Page-level text extractions:
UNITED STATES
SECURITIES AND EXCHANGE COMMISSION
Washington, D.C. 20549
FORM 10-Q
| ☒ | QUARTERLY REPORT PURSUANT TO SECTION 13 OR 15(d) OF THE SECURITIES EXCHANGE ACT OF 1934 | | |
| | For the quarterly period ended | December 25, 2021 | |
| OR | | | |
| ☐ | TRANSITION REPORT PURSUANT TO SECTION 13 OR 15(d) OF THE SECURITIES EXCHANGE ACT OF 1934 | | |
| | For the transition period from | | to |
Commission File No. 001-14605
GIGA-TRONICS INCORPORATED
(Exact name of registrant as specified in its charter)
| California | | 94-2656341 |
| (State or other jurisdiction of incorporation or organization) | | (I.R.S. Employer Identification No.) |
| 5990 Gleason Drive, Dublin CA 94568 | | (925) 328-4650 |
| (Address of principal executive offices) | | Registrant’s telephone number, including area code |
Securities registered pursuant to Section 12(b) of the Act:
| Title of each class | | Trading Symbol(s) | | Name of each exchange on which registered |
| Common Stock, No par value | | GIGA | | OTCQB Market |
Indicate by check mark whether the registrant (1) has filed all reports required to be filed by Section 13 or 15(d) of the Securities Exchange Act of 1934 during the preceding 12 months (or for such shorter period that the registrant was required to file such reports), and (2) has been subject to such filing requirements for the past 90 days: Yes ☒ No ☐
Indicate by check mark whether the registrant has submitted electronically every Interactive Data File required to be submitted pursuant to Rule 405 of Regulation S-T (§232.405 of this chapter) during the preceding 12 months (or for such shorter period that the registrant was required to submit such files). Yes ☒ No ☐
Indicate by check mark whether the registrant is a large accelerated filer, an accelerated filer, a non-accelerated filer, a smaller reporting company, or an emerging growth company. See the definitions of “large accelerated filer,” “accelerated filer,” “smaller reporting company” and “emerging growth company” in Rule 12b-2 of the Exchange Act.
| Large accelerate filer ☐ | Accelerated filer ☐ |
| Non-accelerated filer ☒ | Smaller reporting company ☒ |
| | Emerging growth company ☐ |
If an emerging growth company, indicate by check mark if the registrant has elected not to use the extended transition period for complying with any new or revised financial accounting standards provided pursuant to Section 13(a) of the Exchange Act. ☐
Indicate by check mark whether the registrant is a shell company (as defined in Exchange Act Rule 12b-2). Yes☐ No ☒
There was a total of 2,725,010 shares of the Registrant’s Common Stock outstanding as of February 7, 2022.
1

Task to carry out:
The lines above from the one with "Commission File No. 001-14605" through the one with "area code |" are to be duplicated exactly, ends included, with nothing added.

Response:
Commission File No. 001-14605
GIGA-TRONICS INCORPORATED
(Exact name of registrant as specified in its charter)
| California | | 94-2656341 |
| (State or other jurisdiction of incorporation or organization) | | (I.R.S. Employer Identification No.) |
| 5990 Gleason Drive, Dublin CA 94568 | | (925) 328-4650 |
| (Address of principal executive offices) | | Registrant’s telephone number, including area code |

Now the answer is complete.